J.N.C.

Até já estou a ver os primeiros dias de setembro, cheios de informação bem calibrada sobre os projetos dos partidos e recheados de debate tão suculento quanto o interior do peru natalício…

por Rui Patrício

Bem sei que ainda estamos no rescaldo da Jornada Mundial da Juventude (J.M.J.), quando Portugal mostrou novamente novos mundos ao mundo. E, embora não tenhamos tido desta feita a pena de um Camões para cantar a gesta, tivemos mil câmaras a registar o mais leve pestanejar e outros mil comentadores a iluminar cada passo, cada esgar, cada aragem, cada sorriso, cada qualquer coisinha – e tudo setenta vezes sete. Por isso, nada tenho a acrescentar, nem a retirar. As minhas palavras hoje são sobre outra jornada, muito diferente, menos pop e menos alegre. Uma que anda um pouco esquecida, seja nas poucas brechas que a espuma dos dias deixa, seja na voz dos senadores e comentadores, incluindo os mais carrancudos e sempre zangados com o péssimo estado de tudo. Trata-se da jornada de revisão da Constituição da República, que já vem, aliás, de 2022. Pois é, a chamada Lei Fundamental está para ser mudada, e há propostas para todos os gostos (e muitas). Jornada nacional constitucional (J.N.C.). Em curso, tal como o processo revolucionário dos idos da década de setenta do século XX, que pariu a Constituição que – embora reformada e revista – ainda nos governa.

Não sabiam? Ainda vão a tempo, e certamente que haverá espaço e tempo para informação e debate a preceito e a contento, coisas que devem estar mesmo a começar, logo que acabem os fogos (que estiveram ‘suspensos’ durante a outra Jornada), e nos intervalos das vidas de verão e do pós-verão, e antes que recomece o espetáculo dos processos judiciais famosos e dos famosos, esse entretém tão insubstituível quanto emocionante (e barato, porque exige pouca produção e o décor e a narrativa são sempre os mesmos). Deve ser coisa certa, pelo menos, para a primeira quinzena de setembro, na rentrée, naquela modorra que faz de intervalo entre o remanso do estio e a queda das primeiras folhas, e enquanto esperamos pela consoada e pelo réveillon. Até já estou a ver os primeiros dias de setembro, cheios de informação bem calibrada sobre os projetos dos partidos e recheados de debate tão suculento quanto o interior do peru natalício.

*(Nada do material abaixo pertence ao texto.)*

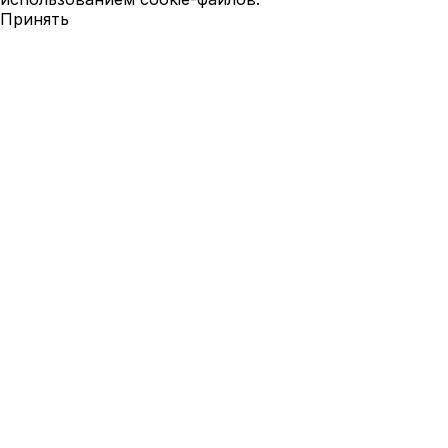
Принять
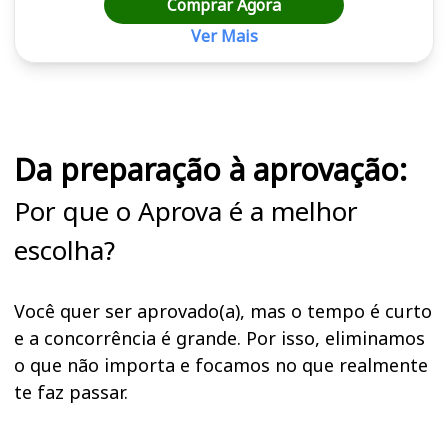
Comprar Agora
Ver Mais
Cursos em destaque para passar no concurso SERES PE
Da preparação à aprovação:
Por que o Aprova é a melhor
escolha?
Você quer ser aprovado(a), mas o tempo é curto
e a concorrência é grande. Por isso, eliminamos
o que não importa e focamos no que realmente
te faz passar.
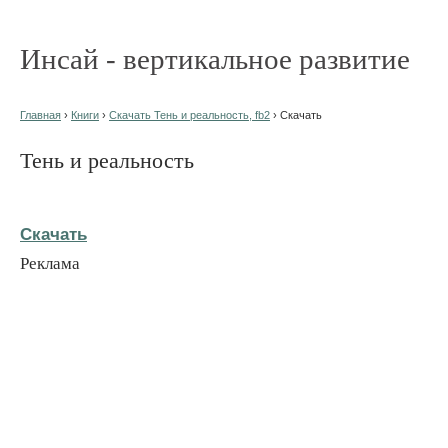
Инсай - вертикальное развитие
Главная
›
Книги
›
Скачать Тень и реальность, fb2
› Скачать
Тень и реальность
Скачать
Реклама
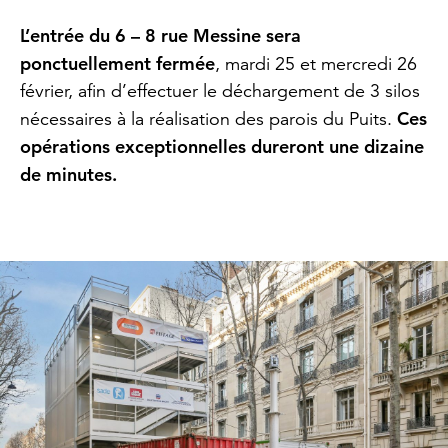
L’entrée du 6 – 8 rue Messine sera
ponctuellement fermée
, mardi 25 et mercredi 26
février, afin d’effectuer le déchargement de 3 silos
Ces
nécessaires à la réalisation des parois du Puits.
opérations exceptionnelles dureront une dizaine
de minutes.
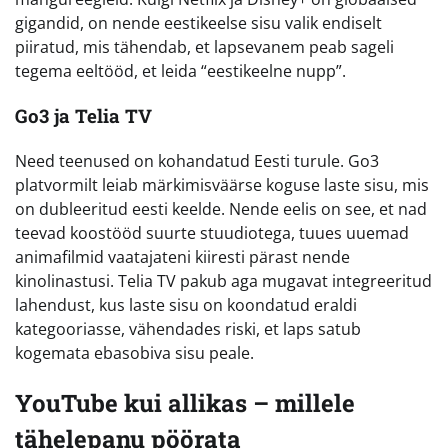
gigandid, on nende eestikeelse sisu valik endiselt
piiratud, mis tähendab, et lapsevanem peab sageli
tegema eeltööd, et leida “eestikeelne nupp”.
Go3 ja Telia TV
Need teenused on kohandatud Eesti turule. Go3
platvormilt leiab märkimisväärse koguse laste sisu, mis
on dubleeritud eesti keelde. Nende eelis on see, et nad
teevad koostööd suurte stuudiotega, tuues uuemad
animafilmid vaatajateni kiiresti pärast nende
kinolinastusi. Telia TV pakub aga mugavat integreeritud
lahendust, kus laste sisu on koondatud eraldi
kategooriasse, vähendades riski, et laps satub
kogemata ebasobiva sisu peale.
YouTube kui allikas – millele
tähelepanu pöörata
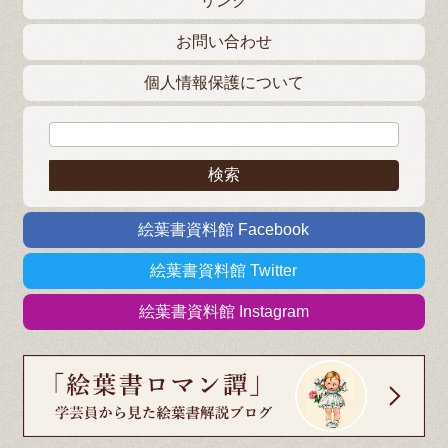
リンク
お問い合わせ
個人情報保護について
検索:
絵葉書資料館 Facebook
絵葉書資料館 Twitter
絵葉書資料館 Instagram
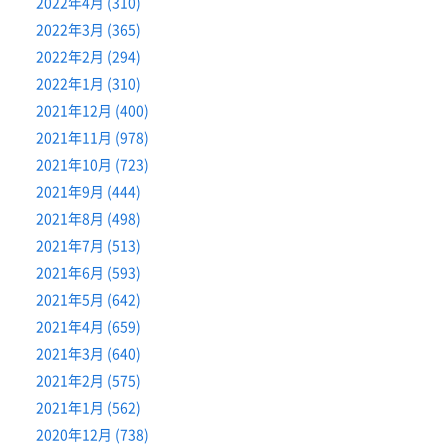
2022年4月 (310)
2022年3月 (365)
2022年2月 (294)
2022年1月 (310)
2021年12月 (400)
2021年11月 (978)
2021年10月 (723)
2021年9月 (444)
2021年8月 (498)
2021年7月 (513)
2021年6月 (593)
2021年5月 (642)
2021年4月 (659)
2021年3月 (640)
2021年2月 (575)
2021年1月 (562)
2020年12月 (738)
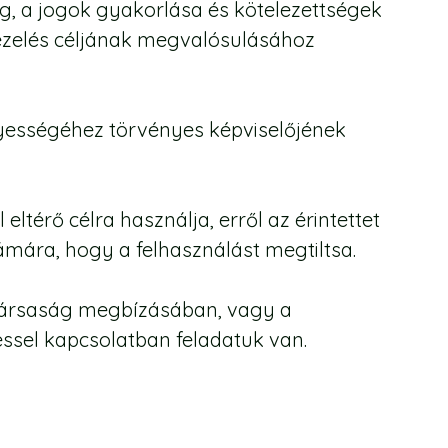
g, a jogok gyakorlása és kötelezettségek
kezelés céljának megvalósulásához
ényességéhez törvényes képviselőjének
eltérő célra használja, erről az érintettet
számára, hogy a felhasználást megtiltsa.
 Társaság megbízásában, vagy a
ssel kapcsolatban feladatuk van.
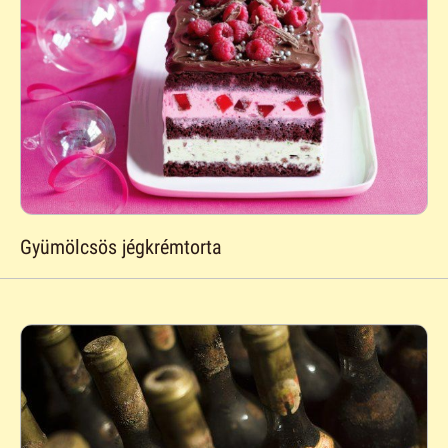
Gyümölcsös jégkrémtorta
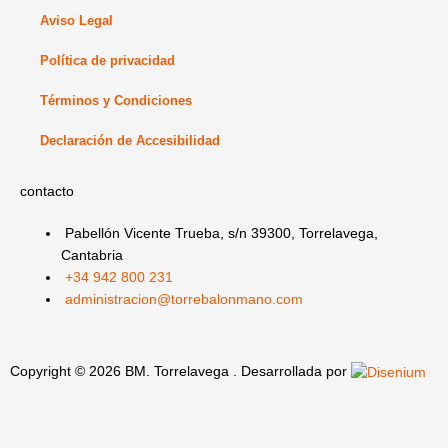
f
i
Aviso Legal
n
Política de privacidad
Términos y Condiciones
Declaración de Accesibilidad
contacto
Pabellón Vicente Trueba, s/n 39300, Torrelavega,
Cantabria
+34 942 800 231
administracion@torrebalonmano.com
Copyright © 2026 BM. Torrelavega . Desarrollada por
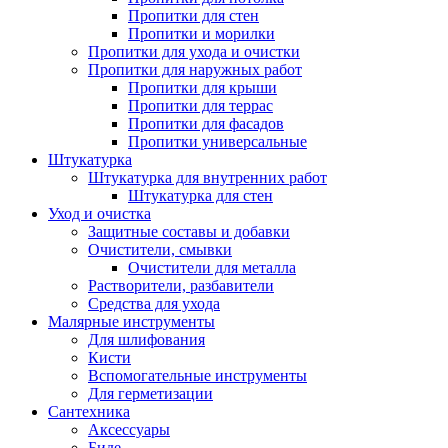
Пропитки для стен
Пропитки и морилки
Пропитки для ухода и очистки
Пропитки для наружных работ
Пропитки для крыши
Пропитки для террас
Пропитки для фасадов
Пропитки универсальные
Штукатурка
Штукатурка для внутренних работ
Штукатурка для стен
Уход и очистка
Защитные составы и добавки
Очистители, смывки
Очистители для металла
Растворители, разбавители
Средства для ухода
Малярные инструменты
Для шлифования
Кисти
Вспомогательные инструменты
Для герметизации
Сантехника
Аксессуары
Биде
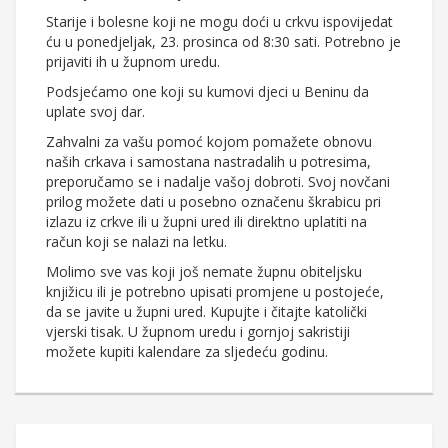
Starije i bolesne koji ne mogu doći u crkvu ispovijedat
ću u ponedjeljak, 23. prosinca od 8:30 sati. Potrebno je
prijaviti ih u župnom uredu.
Podsjećamo one koji su kumovi djeci u Beninu da
uplate svoj dar.
Zahvalni za vašu pomoć kojom pomažete obnovu
naših crkava i samostana nastradalih u potresima,
preporučamo se i nadalje vašoj dobroti. Svoj novčani
prilog možete dati u posebno označenu škrabicu pri
izlazu iz crkve ili u župni ured ili direktno uplatiti na
račun koji se nalazi na letku.
Molimo sve vas koji još nemate župnu obiteljsku
knjižicu ili je potrebno upisati promjene u postojeće,
da se javite u župni ured. Kupujte i čitajte katolički
vjerski tisak. U župnom uredu i gornjoj sakristiji
možete kupiti kalendare za sljedeću godinu.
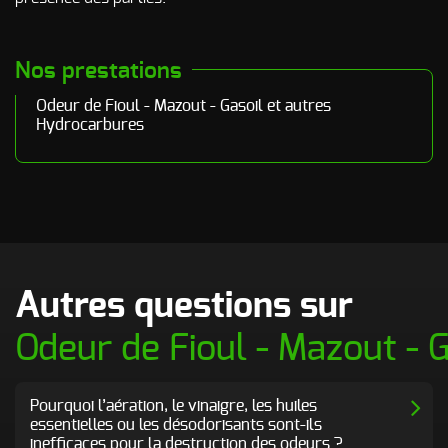
Nos prestations
Odeur de Fioul - Mazout - Gasoil et autres
Hydrocarbures
Autres questions sur
Odeur de Fioul - Mazout - 
Pourquoi l’aération, le vinaigre, les huiles
essentielles ou les désodorisants sont-ils
inefficaces pour la destruction des odeurs ?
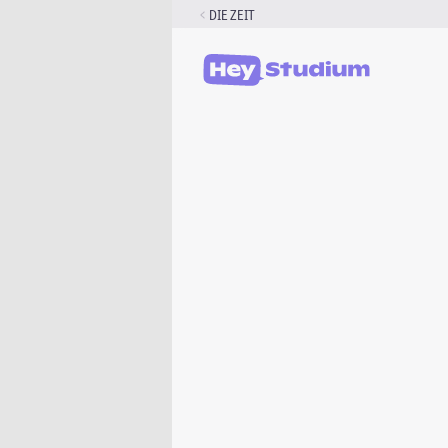
Zum
DIE ZEIT
Inhalt
springen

E esses adivinhados informação e debate serão bons, e muito úteis, mesmo que os meus concidadãos não sejam todos como eu, um desconfiado que acredita na Lei e, em matéria de convivência entre pessoas, em poucas coisas mais, por muito bonitas e sonoras que sejam, como a moral, o sentir social, a natureza das coisas e outras coisas de semelhante, incerta e traiçoeira natureza. Só a Lei dá certeza e segurança, que, embora sejam apenas q.b. (porque dependemos sempre da bondade da interpretação de quem é a boca da Lei), são o melhor que se consegue arranjar (que eu saiba). E ainda melhores e mais úteis serão, se pensarmos que se trata da Lei das Leis, a fundamental, onde se trata de coisas como direitos, liberdades e garantias, direitos económicos, sociais e outros, organização política, organização económica, soberania e seus órgãos,

Ou seja, um assunto sério, porventura o mais sério de todos, embora aborrecido, claro. Mas façamos um esforço, olhemos para a coisa com a atenção e o tempo que merece. E, com isso, alcançaremos ainda outra utilidade: ficaremos a conhecer melhor o que são e o que pensam os partidos que temos e que podemos ou não escolher, pois os projetos de cada um (seja em geral seja sobre alguns pontos chave) são muito reveladores. E muito educativos, quer para o bem, quer para o mal. É, pois, isto o que se me oferece deixar sublinhado para o verão e, já agora, para o outono – a tarefa é longa e árdua. Cada qual, já se sabe, não escapa às suas preocupações e, sobretudo, chora pelo lado que lhe importa mais, como se diria na anedota brejeira das duas viúvas no cemitério.